Ghostbusters (2016)

Ghostbusters Poster 2016Turns out all those misogynistic Internet trolls were really worrying for nothing. Paul Feig’s “Ghostbusters” hardly remakes the original comedy classic and instead invents new characters and themes to serve the same concept. The fan service may even be the film’s weakest aspect. And guess what nerds? The girls in this movie are pretty funny after all.

Rather than try and fail to recreate Dr. Peter Venkman and company with a younger cast or with women, gone are Venkman’s playboy charms, his slacker attitude and his sarcastic one-liners that only Bill Murray can do. Instead, Feig’s All-Female “Ghostbusters” finds ways for women to be funny in the way they do best. Feig plays to the strengths of Kirsten Wiig, Melissa McCarthy, Kate McKinnon and Leslie Jones. Wiig plays equal parts awkward, timid and crazy as she would on SNL. McCarthy has the aggressive boisterousness and physical comedy necessary for such a wacky story. Jones gives the film a much needed black presence and down to Earth, angry attitude. And McKinnon proves to be the true breakout, a real weirdo constantly wearing a fiendish smirk, raised eyebrows, hair gone awry and a sense of mystery in her voice. She honestly might be possessed by a ghost.

When they’re all together on screen, they’re unsurprisingly hilarious, and the film is at its best when Feig and Katie Dippold’s energetic, screwball dialogue gets set loose. The quartet have a fantastic back and forth about a Hearse that they can use as the Ghostbusters wagon, rattling off non-sequiturs about how odd it is to not check the trunk for a body, all culminating in McKinnon saying, “I can think of 50 uses for a cadaver today.”

Feig’s “Ghostbusters” isn’t too dissimilar from the original on a plot level. Wiig’s character loses her tenure and job as a professor and goes into business with the rest in order to research ghost sightings all caused by the same madman (Neil Casey) trying to conjure the apocalypse. But Feig takes the source material far more seriously than Ivan Reitman ever did. The film goes overboard on a special effects level, and several of the ghost hunting set pieces border on action horror rather than campy charm. Egon and Stantz were total bookworms in the original, but Venkman was there to wink at the camera and remind everyone that this is all a joke. The new “Ghostbusters” lacks that character, and it gets weighed down and drags when Feig goes all out in the film’s CGI spectacle finale.

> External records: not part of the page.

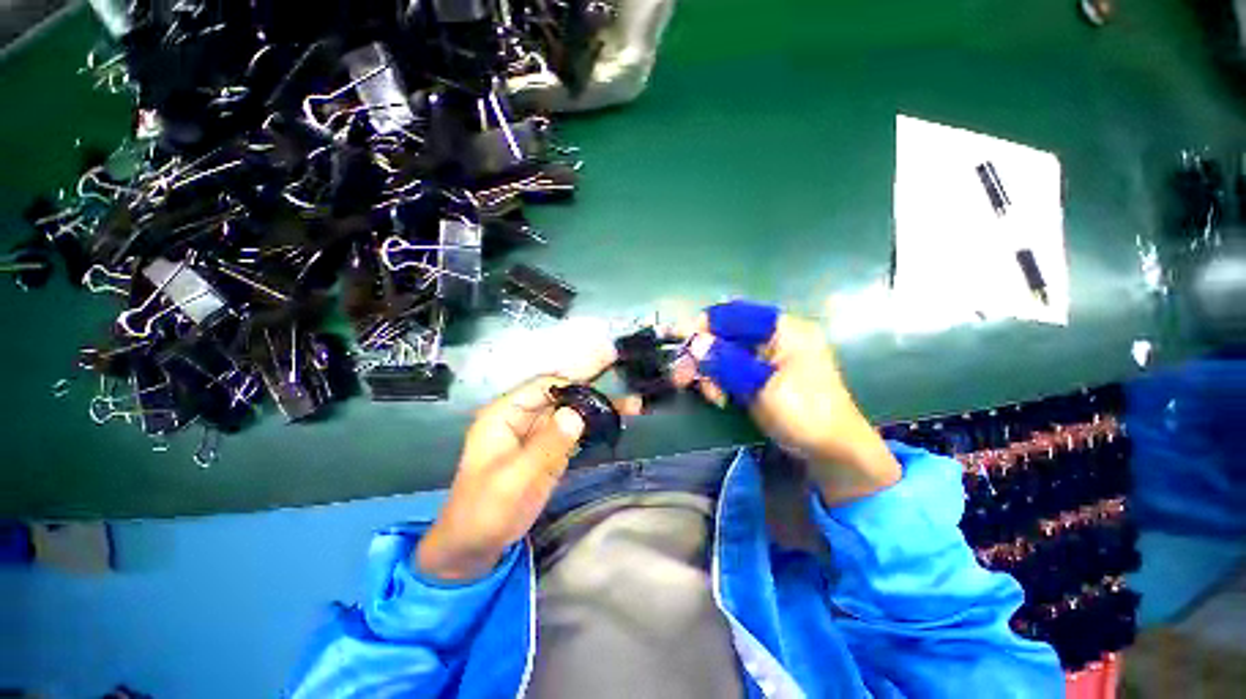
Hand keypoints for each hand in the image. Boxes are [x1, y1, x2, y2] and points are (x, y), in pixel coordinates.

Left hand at [416, 348, 639, 581]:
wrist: (476, 546)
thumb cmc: (485, 510)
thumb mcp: (513, 479)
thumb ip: (546, 446)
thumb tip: (576, 414)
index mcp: (505, 414)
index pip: (544, 385)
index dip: (574, 377)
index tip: (603, 372)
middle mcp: (523, 416)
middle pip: (562, 393)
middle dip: (592, 383)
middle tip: (618, 361)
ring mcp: (539, 433)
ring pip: (573, 411)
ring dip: (600, 407)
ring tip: (633, 404)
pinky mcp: (551, 448)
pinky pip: (576, 431)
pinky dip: (596, 426)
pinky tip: (616, 423)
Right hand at [674, 300, 900, 504]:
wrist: (832, 452)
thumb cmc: (805, 414)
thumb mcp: (762, 386)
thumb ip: (726, 362)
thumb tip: (694, 343)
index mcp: (783, 329)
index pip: (733, 314)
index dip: (703, 325)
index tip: (681, 342)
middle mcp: (773, 337)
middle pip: (725, 334)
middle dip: (701, 354)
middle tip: (680, 376)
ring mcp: (765, 357)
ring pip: (723, 353)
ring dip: (708, 372)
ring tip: (709, 395)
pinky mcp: (759, 375)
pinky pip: (729, 369)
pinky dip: (718, 381)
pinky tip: (716, 397)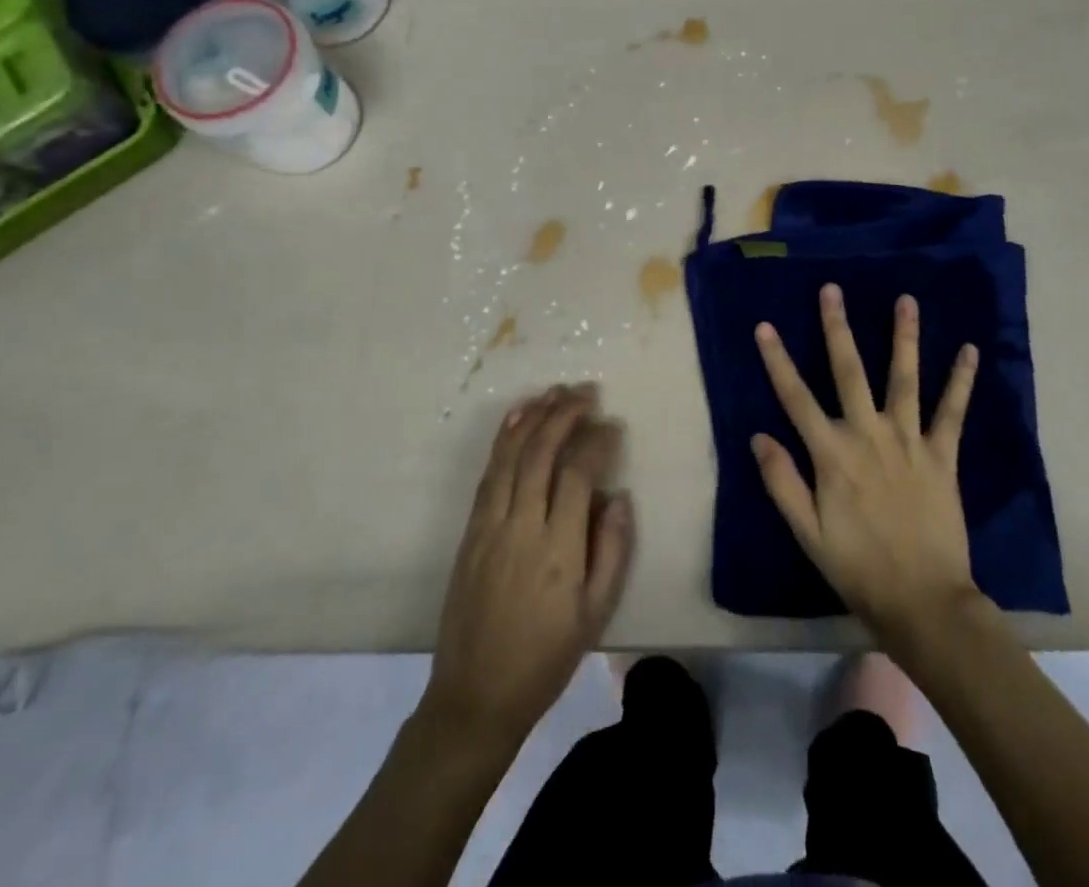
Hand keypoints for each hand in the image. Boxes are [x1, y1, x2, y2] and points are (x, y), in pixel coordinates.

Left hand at [423, 384, 633, 748]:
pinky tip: (516, 420)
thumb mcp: (595, 614)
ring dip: (532, 418)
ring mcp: (490, 527)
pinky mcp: (470, 532)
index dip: (596, 441)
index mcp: (558, 550)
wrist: (475, 696)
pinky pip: (489, 475)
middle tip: (585, 392)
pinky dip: (503, 441)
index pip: (577, 474)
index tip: (612, 425)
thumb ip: (612, 550)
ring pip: (510, 457)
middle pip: (541, 453)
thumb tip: (618, 495)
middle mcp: (521, 527)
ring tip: (554, 392)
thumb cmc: (545, 658)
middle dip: (564, 415)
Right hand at [752, 285, 980, 643]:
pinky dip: (961, 380)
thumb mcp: (807, 532)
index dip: (778, 360)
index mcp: (832, 454)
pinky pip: (952, 411)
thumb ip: (782, 481)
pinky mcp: (942, 455)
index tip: (765, 326)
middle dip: (837, 327)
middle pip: (848, 371)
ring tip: (906, 299)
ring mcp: (909, 440)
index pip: (796, 397)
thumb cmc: (858, 567)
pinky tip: (970, 350)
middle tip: (832, 289)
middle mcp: (868, 435)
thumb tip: (758, 435)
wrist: (923, 601)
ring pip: (904, 378)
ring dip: (904, 337)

Arguably the film’s best moments have nothing to do with ghosts and could even be a scene in “Bridesmaids.” McCarthy has a running feud with a Chinese delivery boy who is incapable of giving her a decent proportion of soup and meat. And Chris Hemsworth, Thor himself, is a real standout as the Ghostbusters’ clueless, yet hunky secretary. They tell him to not listen and he covers his eyes. Not that he has any lenses in his glasses. And he’s full of wisdom: “You know an aquarium is a submarine for fish.”

Of course Feig isn’t oblivious to the controversy this film has caused since its unveiling, and “Ghostbusters” responds to much of that criticism. “Ain’t no bitches gonna hunt no ghosts,” Wiig reads from a YouTube comment section. Feig not only gives them an opportunity to be funny, but to wield guns and bombs and act like badasses in a way that’s always been reserved for men. The original “Ghostbusters” was fairly bookish, but the amount of scientific jargon these girls spew seems to spit in the face of all the movies that failed to pass the Bechdel Test. And Feig knows that women often don’t get the credit they deserve for doing the work of a man, so in turn, the government suppresses the apocalypse and the female Ghostbusters don’t become the folk heroes they should be.

It’s likely this will become par for the course in Hollywood moving forward. Beloved properties and franchises will get remade, with or without casts full of women, and talented directors will make the movie they want with some corporate approved wallpaper. In the case of “Ghostbusters,” we get a Paul Feig movie, complete with rapid fire dialogue, surprise comedic performances by serious actors, and just a few too many choreographed action scenes.

It’s a film that’s funny and still manages to respond to all the hate without even blinking. Feig ain’t afraid of no trolls…I mean…ghosts.